The trend over recent years has been for such important work to be rewarded in a more timely fashion, so why did the prize for the work on telomeres and telomerase buck the current trend? Before a discovery is rewarded by the Nobel Committee it must not only be identified as ‘solid and correct’, but it must be relevant and of lasting medical importance. The potential medical applications of this work may not have been evident twenty-five years ago; possibly the plethora of articles in the popular press with headlines such as ‘Elixir of eternal youth discovered’ trivialised the importance of the discovery. And the absurd claims by makers of telomerase-containing cosmetics that applying their face cream to the dead cells of the stratum corneum would “convert resting adult cells to newly minted skin cells” may not have helped either. However numerous studies have now demonstrated the importance of telomerase as both a biomarker and a potential
therapeutic drug target in oncology.
Cancer cells are, of course, able to proliferate indefinitely, and carcinogenesis is associated with telomerase reactivation in somatic cells. Telomerase activity has been demonstrated in extracts from many types of cancer, including lung, breast, colorectal, prostate and liver cancers, as well as oral carcinomas and neuroblastomas. The enzyme is thus an excellent biomarker for both cancer diagnosis and prognosis in most tissue types. Several methods have been developed in order to assess telomerase activity, although further work is needed to find a method which is both simple and precise.

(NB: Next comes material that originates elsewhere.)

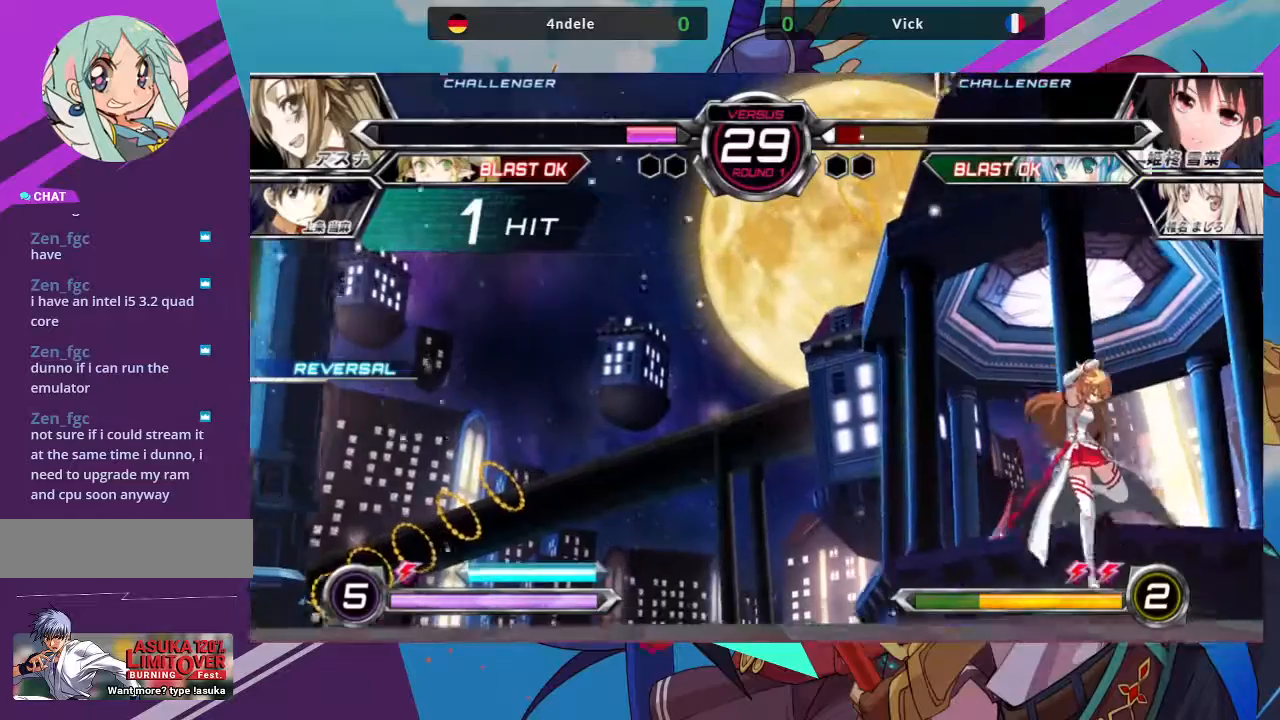
{"buttons": [], "left_stick": "down-left", "events": []}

And in the drug discovery field, because cancer cells require telomerase in order to continue dividing unchecked, compounds which inhibit telomerase expression should inhibit tumour cell division. Several clinical trials involving anti-telomerase therapeutics have already been initiated.
The discovery of telomeres and telomerase will surely enable more effective diagnosis, prognosis and treatment of cancer. As required by the Nobel Committee, these benefits are indeed likely to be of lasting medical importance.